A variety of spectroscopic methods were utilized to characterize and measure the preconcentration response of the two proteins used. While in the open-air configuration, 2 µL samples were physically extracted using a pipette and transferred to the Genova Nano Microvolume Spectrophotometer (GNMSpec, Jenway, United Kingdom), where they underwent spectroscopic analysis. When the PCB was in its microfluidic form, as shown in Fig. 1d, the aforementioned USB spectrometer setup was used to measure fluorescence in the sealed channels.

Within the channels, absorption data were not possible to collect with the USB spectrometer; however, reflection data were. In spectrometry, there are three ways in which light behaves when it is in contact with the substrate: reflected, absorbed, or transmitted. Because the substrate is optically thick, it is assumed that there is no transmission of light and that the absorbed and reflective light may, therefore, be treated as interchangeable for the purpose of qualitatively determining the way in which the concentration of proteins within the channel changes. Throughout the protein preconcentration experiment, the emission wavelengths of bHb and eGFP were measured over time.

Conclusion

In this work, we present the first isoelectric-focusing-based protein preconcentration Lab-on-Chip based on an electrochemically derived pH gradient. This device incorporates of our previously reported Lab-on-PCB device to control the pH of a solution through electrochemical generation of acid using a 4 ×5 gold electrode array. Electrodes with a diameter of 3 mm and spacing of 0.9 mm were used in two configurations, with one open to the air and the other enclosed in microfluidic channels capable of holding approximately 21 µL. Gold working and pseudoreference electrodes were used in a 2-electrode configuration to electrochemically control the pH of a solution using CV and CA, a USB spectrometer was used in conjunction with a fluorescent dye to measure the pH of the solution and a nanovolume spectrometer was used to measure protein concentrations.
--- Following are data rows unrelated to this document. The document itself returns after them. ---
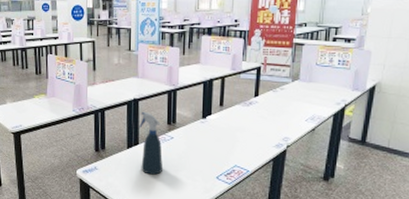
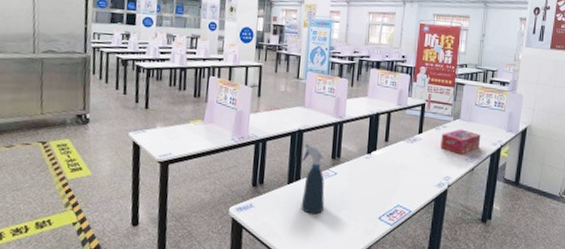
tissue box: none [278,90,323,116] -> present [441,129,481,155]

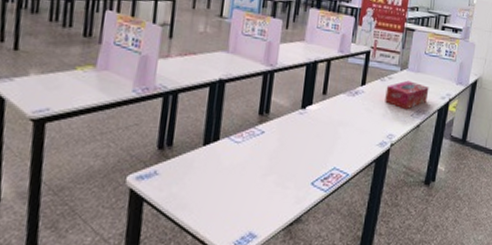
spray bottle: present [301,143,326,214] -> none [218,96,252,181]

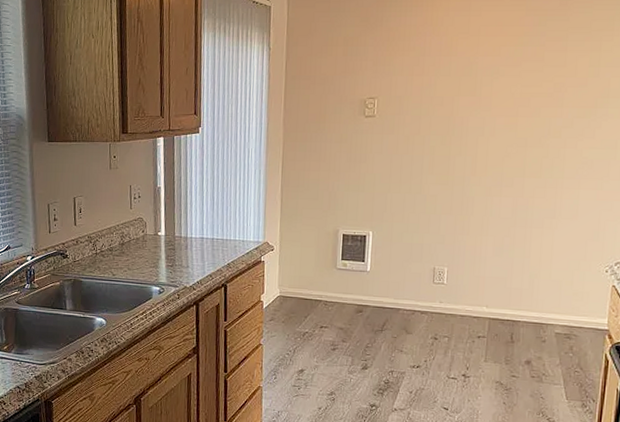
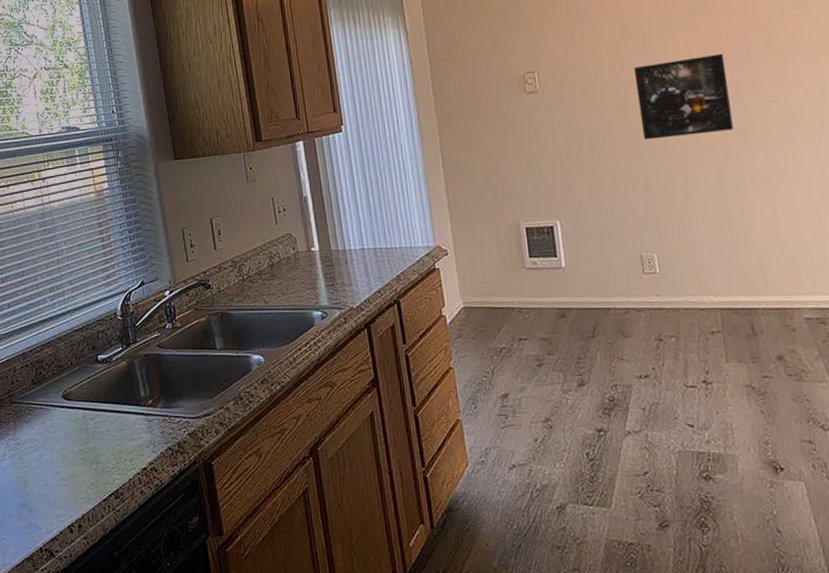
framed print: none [456,100,540,170] -> present [633,53,734,140]

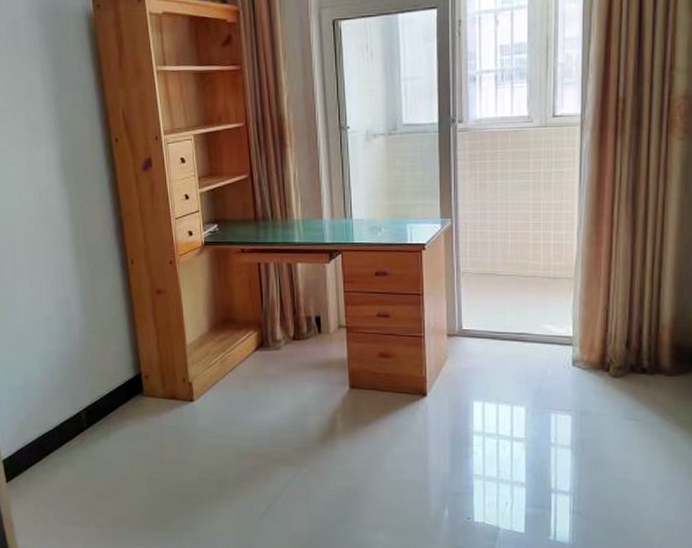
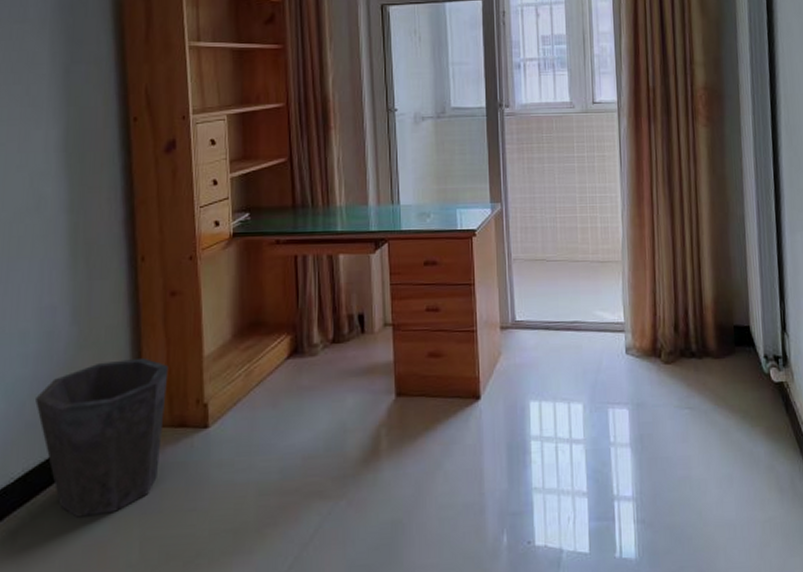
waste bin: none [62,342,160,459] -> present [35,357,169,517]

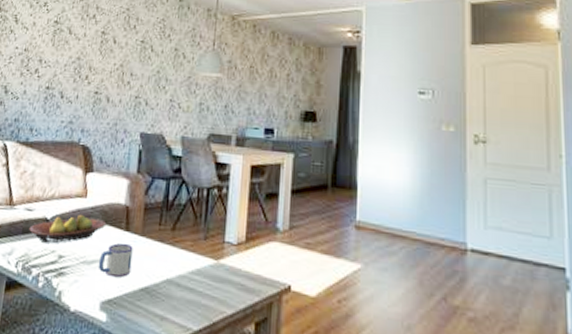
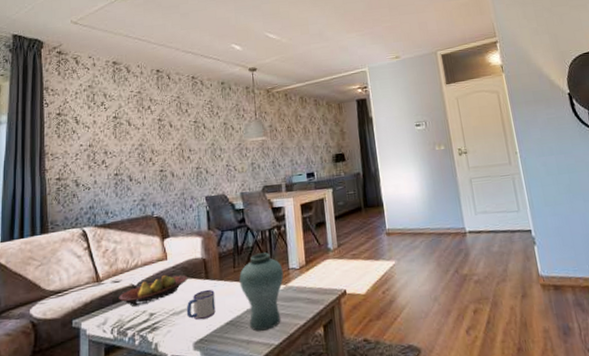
vase: none [163,214,217,310] -> present [239,252,284,331]

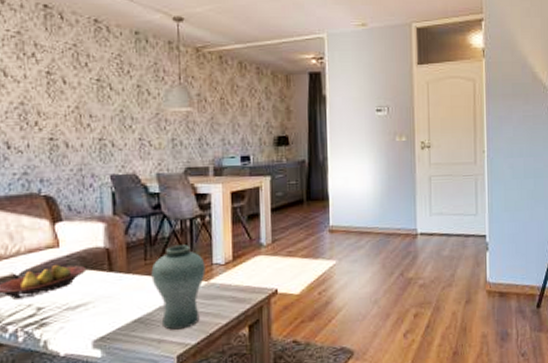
mug: present [186,289,216,320] -> none [83,283,121,317]

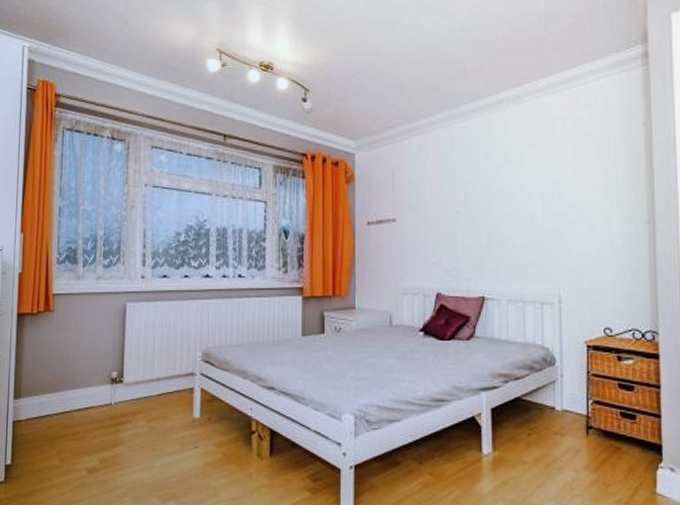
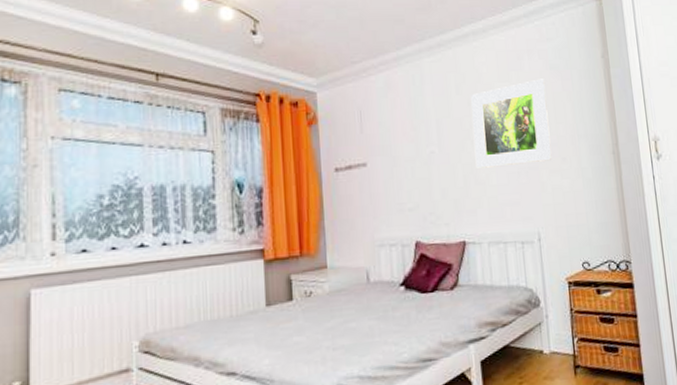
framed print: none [499,145,580,229] -> present [471,79,552,168]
The electrodes were cleaned, stripped, and subsequently functionalized with a thiol-terminated molecule to form a SAM, which was electrochemically polymerized using CV to improve the electrochemical reversibility. Potentials were applied to one pad in the array, which served as the WE, and to another pad in the array, which served as a gold pseudo-reference electrode. A CA of 0.4 V was applied for a range of time periods to characterize the device and induce a change in the pH of a solution comprising mostly 10 mM PBS.

In open-air configuration, a clear peak was observed in the optically measured concentration of the protein, bHb, at the pH corresponding to the protein’s pI and a concentration factor of more than 3. Microfluidic channels were subsequently designed and formed using layers of double-sided adhesive and one thin and one thick layer of PMMA. These channels were successfully used to qualitatively prove that the device was capable of preconcentrating proteins when a voltage of 0.4 V was applied over a period of 30 min. This demonstrates the devices’ potential for integration into existing LoC or Lab-on-PCB devices where the target analyte has an inherent net charge.

We propose that our approach of employing electrochemistry, rather than chemical reagents, can simplify isoelectric focusing devices and novelly advance them toward use as practical components in low-abundance protein quantification Lab-on-Chip microsystems. The practical implementation we present here via Lab-on-PCB further enables the incorporation of such devices as components in high-complexity, seamlessly integrated microsystems.